India’s National Dairy Development Board has forecast milk demand to hit 180-200 million tonnes by the end of 2020.

The report said: “While this is a challenge for the Indian government, it gives Australian milk processors a ”great growth story”, and trans-Tasman company Fonterra already has its eyes firmly on the prize.”

Australian dairy exports to India have soared 70% in the past 10 years, according to National Australia Bank figures.

Indian exports are worth about AUD$200 million annually to Fonterra, which supplies milk powders and pharmaceutical-grade lactose among other dairy products.

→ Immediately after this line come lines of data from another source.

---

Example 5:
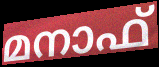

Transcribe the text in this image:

മനാഫ്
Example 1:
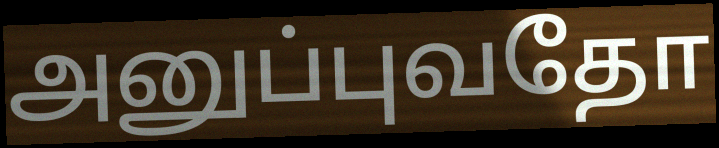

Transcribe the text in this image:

அனுப்புவதோ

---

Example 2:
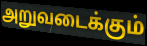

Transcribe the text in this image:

அறுவடைக்கும்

But trade strategy manager James McVitty said Australia and New Zealand could only supply a ”small slice” of India’s booming milk demand. Trans-Tasman milk production totals almost 30 million tonnes a year, compared with India’s 112 million tonnes. India’s import taxes are also high, between 20-60%.

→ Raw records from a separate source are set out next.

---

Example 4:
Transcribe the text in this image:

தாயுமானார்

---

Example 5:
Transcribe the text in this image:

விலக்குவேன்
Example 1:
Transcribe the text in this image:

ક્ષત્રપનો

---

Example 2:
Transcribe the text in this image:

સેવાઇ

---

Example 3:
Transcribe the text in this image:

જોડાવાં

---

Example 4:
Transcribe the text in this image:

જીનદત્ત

”The vast majority of that demand growth in India will have to be met by their own growth in local milk production,” McVitty was quoted saying.

The report said Fonterra is partnering with the Indian Farmers Fertiliser Co-operative and Global Dairy Health to complete the feasibility study. The trio hope to establish a pilot farm for 3000 cows, at a reported cost of $40 million.

India’s National Dairy Development board is understood to be supportive of the deal.

The World Bank granted the board almost $4 billion to streamline India’s fragmented dairy sector. There are about 70 million dairy farmers in the country, milking an average of two cows each, and of that milk about 20% is formally processed. The other 80% is consumed on the farm or in the local village.

National Australia Bank agribusiness economist Michael Creed said improving farm productivity could ease milk shortages in developing countries.